First, the estimator is zero or maybe undefined for $x<k$. This means that you need to simulate more successful events than are actually observed, which, if $p$ is small, can require quite a lot of Monte Carlo work. Secondly, it requires that $n>N$ in order for it to be non-negative (and maybe to make sense at all), so again, you need more trials in the simulation than the real experiment, which is a problem if $N$ is big. Neither of these requirements exist in order to use the maximum likelihood estimator from the simulation, which is just $\hat{p}=x/n$, however that estimator is biased.
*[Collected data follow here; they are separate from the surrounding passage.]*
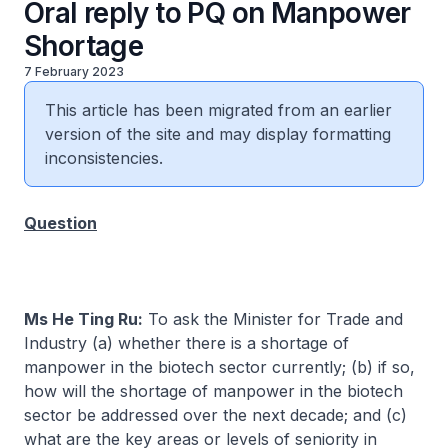
Oral reply to PQ on Manpower
Shortage
7 February 2023
This article has been migrated from an earlier
version of the site and may display formatting
inconsistencies.
Question
Ms He Ting Ru:
To ask the Minister for Trade and
Industry (a) whether there is a shortage of
manpower in the biotech sector currently; (b) if so,
how will the shortage of manpower in the biotech
sector be addressed over the next decade; and (c)
what are the key areas or levels of seniority in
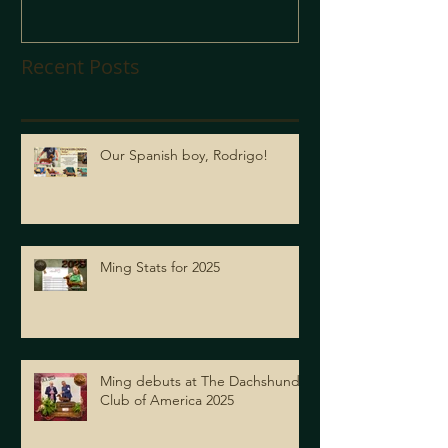
Recent Posts
Our Spanish boy, Rodrigo!
Ming Stats for 2025
Ming debuts at The Dachshund
Club of America 2025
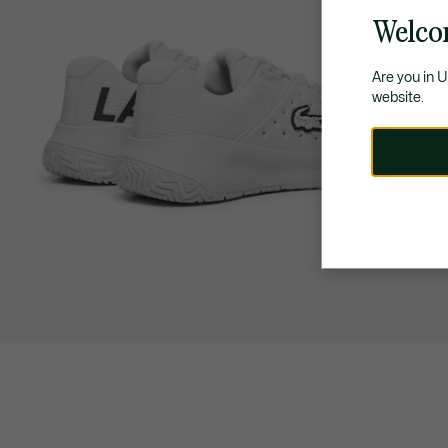
Welco
Are you in 
website.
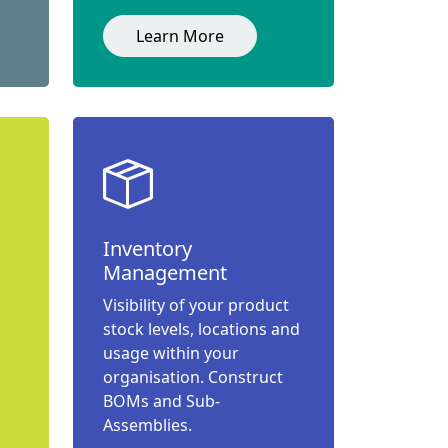
Learn More
Inventory
Management
Visibility of your product
stock levels, locations and
usage within your
organisation. Construct
BOMs and Sub-
Assemblies.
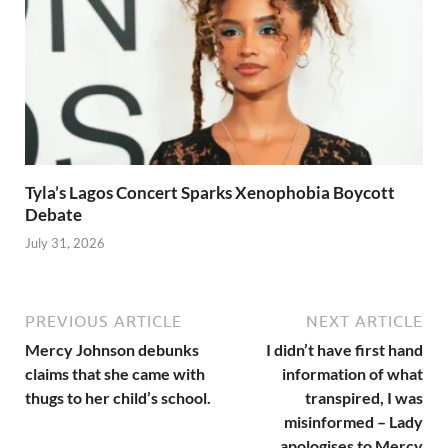
Tyla’s Lagos Concert Sparks Xenophobia Boycott
Debate
July 31, 2026
PREVIOUS ARTICLE
NEXT ARTICLE
Mercy Johnson debunks
I didn’t have first hand
claims that she came with
information of what
thugs to her child’s school.
transpired, I was
misinformed – Lady
apologises to Mercy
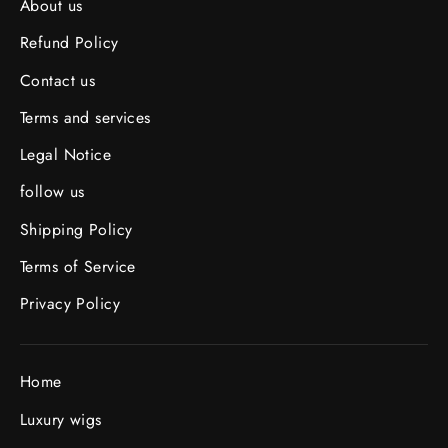
About us
Refund Policy
Contact us
Terms and services
Legal Notice
follow us
Shipping Policy
Terms of Service
Privacy Policy
Home
Luxury wigs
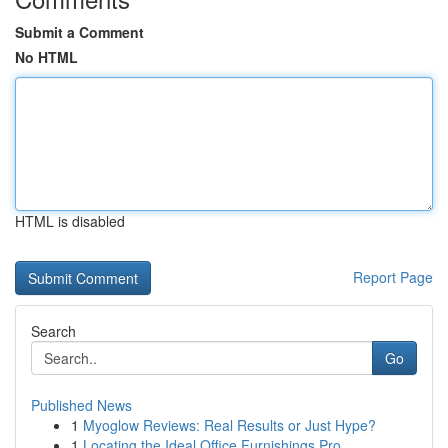
Submit a Comment
No HTML
HTML is disabled
Report Page
Search
Go
Published News
1
Myoglow Reviews: Real Results or Just Hype?
1
Locating the Ideal Office Furnishings Pro...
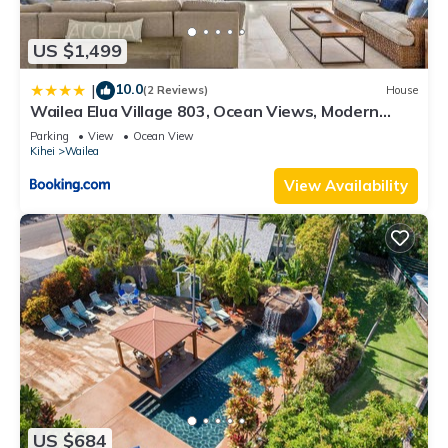
US $1,499
10.0
|
(2 Reviews)
House
Wailea Elua Village 803, Ocean Views, Modern
Reno
Parking
View
Ocean View
Kihei
Wailea
View Availability
US $684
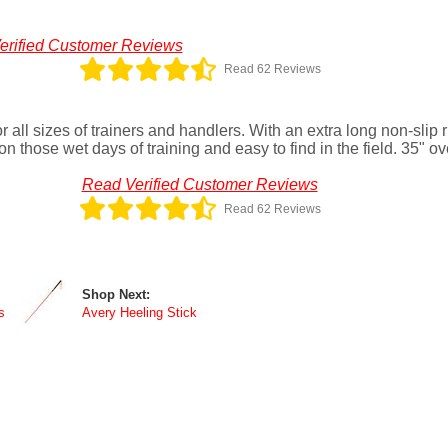
erified Customer Reviews
Read 62 Reviews
r all sizes of trainers and handlers. With an extra long non-slip
on those wet days of training and easy to find in the field. 35" ov
Read Verified Customer Reviews
Read 62 Reviews
Shop Next:
s
Avery Heeling Stick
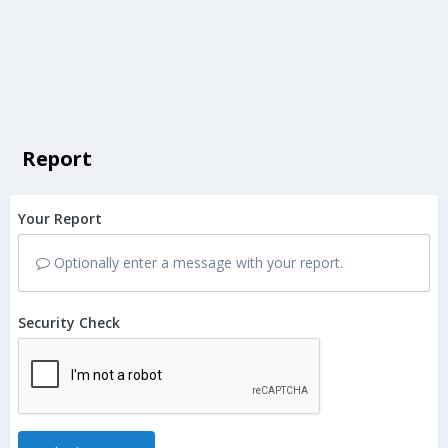
Report
Your Report
Optionally enter a message with your report.
Security Check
Is there no way to have my cake and eat it too here? Is the cost of having an unbiased estimate really what this estimator requires, or is there some other estimator that has less strict requirements on the MC distribution? I think the estimator derived here is the minimum variance unbiased estimator given our MC samples, but actually I would be happier with an estimator with larger variance but which worked for $x<k$ and $n<N$ (while still being unbiased).
Best Answer
Hint: Given observed data $x_1,...,x_n$, consider the estimator of the form:
$$\widehat{e^{-\lambda}} = \sum_{k=0}^\infty w_k \Bigg[ \frac{1}{n} \sum_{i=1}^n \mathbb{I}(x_i = k) \Bigg],$$
where $w_0,w_1,w_2,...$ are a series of estimator weights corresponding to the possible outcomes of a Poisson random variable. You can see that this estimator estimates the target value as a weighted sum of the proportions of values equal to each possible outcome of a Poisson random variable.
Try to find an expression for the expected value of this estimator, and then see if there is any choice of values you could make for $w_0,w_1,w_2,...$ that would lead the expected value of this estimator to be equal to the quantity you are trying to estimate.